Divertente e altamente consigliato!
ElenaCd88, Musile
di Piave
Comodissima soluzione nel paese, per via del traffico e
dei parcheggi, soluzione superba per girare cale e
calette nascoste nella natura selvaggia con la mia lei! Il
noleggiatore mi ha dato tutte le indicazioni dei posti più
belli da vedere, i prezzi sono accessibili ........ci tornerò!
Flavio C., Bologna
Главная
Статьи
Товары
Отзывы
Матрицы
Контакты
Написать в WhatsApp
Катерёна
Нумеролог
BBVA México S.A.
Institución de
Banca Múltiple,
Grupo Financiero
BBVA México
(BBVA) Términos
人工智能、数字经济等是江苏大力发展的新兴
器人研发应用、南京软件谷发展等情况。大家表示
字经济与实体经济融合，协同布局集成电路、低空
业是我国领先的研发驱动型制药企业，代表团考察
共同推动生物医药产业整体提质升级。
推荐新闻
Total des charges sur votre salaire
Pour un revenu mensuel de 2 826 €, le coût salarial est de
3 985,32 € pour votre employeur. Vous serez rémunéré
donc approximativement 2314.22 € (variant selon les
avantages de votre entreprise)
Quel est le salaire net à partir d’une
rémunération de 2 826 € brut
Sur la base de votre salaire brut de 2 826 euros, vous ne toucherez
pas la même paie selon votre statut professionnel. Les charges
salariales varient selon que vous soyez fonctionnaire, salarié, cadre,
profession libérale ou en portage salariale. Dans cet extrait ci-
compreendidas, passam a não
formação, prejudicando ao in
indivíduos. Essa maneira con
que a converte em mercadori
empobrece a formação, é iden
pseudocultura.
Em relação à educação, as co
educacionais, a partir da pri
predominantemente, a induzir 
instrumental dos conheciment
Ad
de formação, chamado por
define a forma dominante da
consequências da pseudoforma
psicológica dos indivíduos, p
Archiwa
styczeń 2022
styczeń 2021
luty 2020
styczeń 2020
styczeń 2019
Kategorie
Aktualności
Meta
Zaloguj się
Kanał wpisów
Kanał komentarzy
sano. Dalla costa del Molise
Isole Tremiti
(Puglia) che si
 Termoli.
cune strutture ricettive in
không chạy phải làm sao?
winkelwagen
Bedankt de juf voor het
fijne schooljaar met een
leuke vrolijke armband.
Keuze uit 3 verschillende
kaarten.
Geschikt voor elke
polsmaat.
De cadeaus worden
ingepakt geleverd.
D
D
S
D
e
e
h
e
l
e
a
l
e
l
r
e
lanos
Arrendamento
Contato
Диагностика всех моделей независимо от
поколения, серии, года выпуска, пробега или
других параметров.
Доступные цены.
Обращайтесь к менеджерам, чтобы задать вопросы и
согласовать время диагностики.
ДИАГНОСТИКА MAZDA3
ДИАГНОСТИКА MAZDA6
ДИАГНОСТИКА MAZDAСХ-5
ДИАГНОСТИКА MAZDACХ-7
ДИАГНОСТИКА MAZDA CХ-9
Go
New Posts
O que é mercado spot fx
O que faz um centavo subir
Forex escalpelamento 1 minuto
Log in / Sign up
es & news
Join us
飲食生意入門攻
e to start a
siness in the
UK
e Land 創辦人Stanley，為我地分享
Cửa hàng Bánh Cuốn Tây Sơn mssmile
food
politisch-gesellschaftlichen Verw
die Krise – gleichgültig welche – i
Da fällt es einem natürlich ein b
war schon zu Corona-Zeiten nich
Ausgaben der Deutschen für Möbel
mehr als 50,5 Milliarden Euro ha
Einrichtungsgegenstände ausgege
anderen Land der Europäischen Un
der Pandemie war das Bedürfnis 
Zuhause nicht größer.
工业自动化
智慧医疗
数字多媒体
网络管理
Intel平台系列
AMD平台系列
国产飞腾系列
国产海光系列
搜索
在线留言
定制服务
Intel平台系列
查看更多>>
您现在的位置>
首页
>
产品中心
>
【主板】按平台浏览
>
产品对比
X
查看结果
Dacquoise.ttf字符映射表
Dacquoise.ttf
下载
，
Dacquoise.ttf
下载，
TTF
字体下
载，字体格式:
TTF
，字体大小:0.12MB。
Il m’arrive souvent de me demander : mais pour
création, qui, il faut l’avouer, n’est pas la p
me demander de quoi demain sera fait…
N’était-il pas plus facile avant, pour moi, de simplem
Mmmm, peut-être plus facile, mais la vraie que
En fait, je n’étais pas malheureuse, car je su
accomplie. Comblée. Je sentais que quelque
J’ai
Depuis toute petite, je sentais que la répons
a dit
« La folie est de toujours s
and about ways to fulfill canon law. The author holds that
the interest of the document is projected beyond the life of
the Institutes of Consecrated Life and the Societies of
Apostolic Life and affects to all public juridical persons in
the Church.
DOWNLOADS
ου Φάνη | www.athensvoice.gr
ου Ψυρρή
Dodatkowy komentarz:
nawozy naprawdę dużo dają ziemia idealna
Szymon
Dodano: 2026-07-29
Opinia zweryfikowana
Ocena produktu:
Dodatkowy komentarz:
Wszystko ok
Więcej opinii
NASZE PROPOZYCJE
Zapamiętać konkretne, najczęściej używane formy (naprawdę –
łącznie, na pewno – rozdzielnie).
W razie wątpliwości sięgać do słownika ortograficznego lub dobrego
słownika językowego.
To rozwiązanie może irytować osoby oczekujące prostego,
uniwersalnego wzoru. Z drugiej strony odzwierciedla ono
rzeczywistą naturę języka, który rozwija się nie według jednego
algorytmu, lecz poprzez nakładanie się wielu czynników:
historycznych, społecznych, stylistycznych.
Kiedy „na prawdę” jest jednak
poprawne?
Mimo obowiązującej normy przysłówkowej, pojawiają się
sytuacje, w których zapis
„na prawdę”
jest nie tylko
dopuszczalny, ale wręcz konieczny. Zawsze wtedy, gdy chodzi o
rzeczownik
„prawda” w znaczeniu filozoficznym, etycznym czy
◆ ◆ ◆ ◆
Work required: Render the lines from the start of the records through the line containing "pas la même" as a Markdown table with the columns "No." and "Line", numbering each row and omitting blank lines.

Exercise result:
| No. | Line |
|---|---|
| 1 | Divertente e altamente consigliato! |
| 2 | ElenaCd88, Musile |
| 3 | di Piave |
| 4 | Comodissima soluzione nel paese, per via del traffico e |
| 5 | dei parcheggi, soluzione superba per girare cale e |
| 6 | calette nascoste nella natura selvaggia con la mia lei! Il |
| 7 | noleggiatore mi ha dato tutte le indicazioni dei posti più |
| 8 | belli da vedere, i prezzi sono accessibili ........ci tornerò! |
| 9 | Flavio C., Bologna |
| 10 | Главная |
| 11 | Статьи |
| 12 | Товары |
| 13 | Отзывы |
| 14 | Матрицы |
| 15 | Контакты |
| 16 | Написать в WhatsApp |
| 17 | Катерёна |
| 18 | Нумеролог |
| 19 | BBVA México S.A. |
| 20 | Institución de |
| 21 | Banca Múltiple, |
| 22 | Grupo Financiero |
| 23 | BBVA México |
| 24 | (BBVA) Términos |
| 25 | 人工智能、数字经济等是江苏大力发展的新兴 |
| 26 | 器人研发应用、南京软件谷发展等情况。大家表示 |
| 27 | 字经济与实体经济融合，协同布局集成电路、低空 |
| 28 | 业是我国领先的研发驱动型制药企业，代表团考察 |
| 29 | 共同推动生物医药产业整体提质升级。 |
| 30 | 推荐新闻 |
| 31 | Total des charges sur votre salaire |
| 32 | Pour un revenu mensuel de 2 826 €, le coût salarial est de |
| 33 | 3 985,32 € pour votre employeur. Vous serez rémunéré |
| 34 | donc approximativement 2314.22 € (variant selon les |
| 35 | avantages de votre entreprise) |
| 36 | Quel est le salaire net à partir d’une |
| 37 | rémunération de 2 826 € brut |
| 38 | Sur la base de votre salaire brut de 2 826 euros, vous ne toucherez |
| 39 | pas la même paie selon votre statut professionnel. Les charges |